/svm-embed

Support Vector Machine for Embedded System

Primary LanguageC

svm-embed support vector machine for embedded system.

Svm_embed is a simplified vector machine for embedded systems. In such systems, the computing resources like RAM, ROM and Computing, are strictly constrained. Sometimes we attempt to do some simple classifications in such embedded systems. For example, we detect if the input signal is a sine wave or a square wave. Svm_embed is the right choice. Svm_embed performs in the off-line training stage, after that you will get an training model. That is, it is a vector indicating the separating hyper plane. In the final step, it automatically generates the model.h file, which has a predicting function. You just need to simply include the model.h file in your program and happily use it. In consideration of computing and memory resources, I just implement the linear kernel. I believe this is the best choice for embedded systems.

Usage:


The command line -f data Here,data stands for the training datasets file. In the later version,some more features will be added in.

Data sets can be any name,the data form is specified as below.

Label:value1:value2:....:valueN

each line ended up with a 'enter' symbol, except the last line.

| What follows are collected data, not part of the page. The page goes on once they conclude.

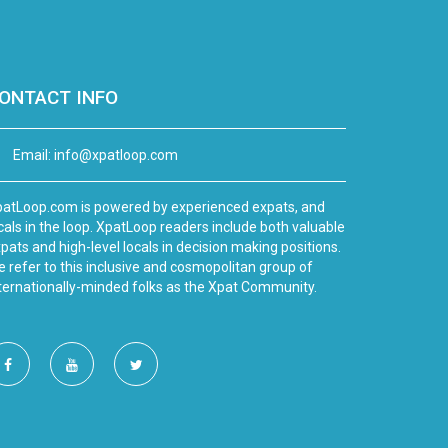
ONTACT INFO
Email:
info@xpatloop.com
atLoop.com is powered by experienced expats, and
cals in the loop. XpatLoop readers include both valuable
pats and high-level locals in decision making positions.
 refer to this inclusive and cosmopolitan group of
ternationally-minded folks as the Xpat Community.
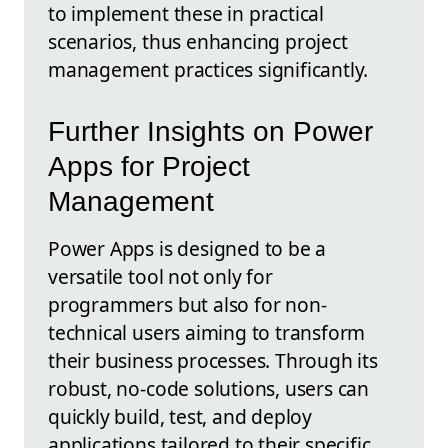
to implement these in practical
scenarios, thus enhancing project
management practices significantly.
Further Insights on Power
Apps for Project
Management
Power Apps is designed to be a
versatile tool not only for
programmers but also for non-
technical users aiming to transform
their business processes. Through its
robust, no-code solutions, users can
quickly build, test, and deploy
applications tailored to their specific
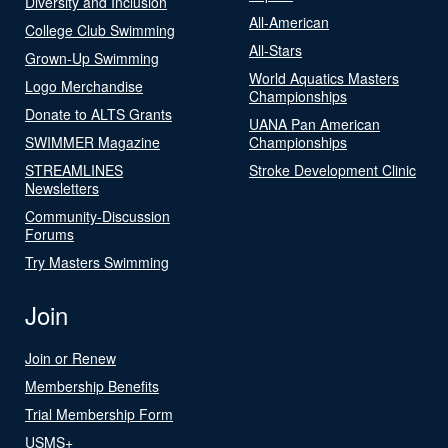
Diversity and Inclusion
All-American
College Club Swimming
All-Stars
Grown-Up Swimming
World Aquatics Masters
Logo Merchandise
Championships
Donate to ALTS Grants
UANA Pan American
SWIMMER Magazine
Championships
STREAMLINES
Stroke Development Clinic
Newsletters
Community-Discussion
Forums
Try Masters Swimming
Join
Join or Renew
Membership Benefits
Trial Membership Form
USMS+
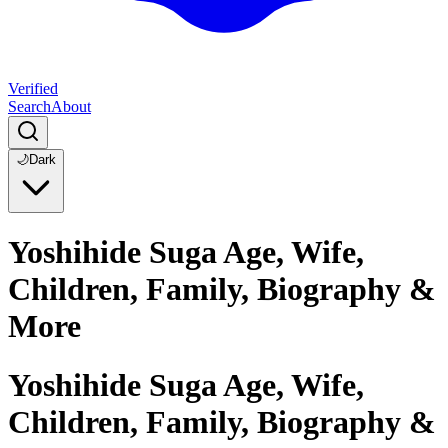
Verified
Search
About
🌙
Dark
Yoshihide Suga Age, Wife,
Children, Family, Biography &
More
Yoshihide Suga Age, Wife,
Children, Family, Biography &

Finally,just include the "model.h" file in your program.

Reference

[1]Cortes, Corinna, and Vladimir Vapnik. "Support vector machine." Machine learning 20.3 (1995): 273-297.
[2]Suykens, Johan AK, and Joos Vandewalle. "Least squares support vector machine classifiers." Neural processing letters 9.3 (1999): 293-300.

[3]Keerthi, S. Sathiya, et al. "Improvements to Platt's SMO algorithm for SVM classifier design." Neural Computation 13.3 (2001): 637-649.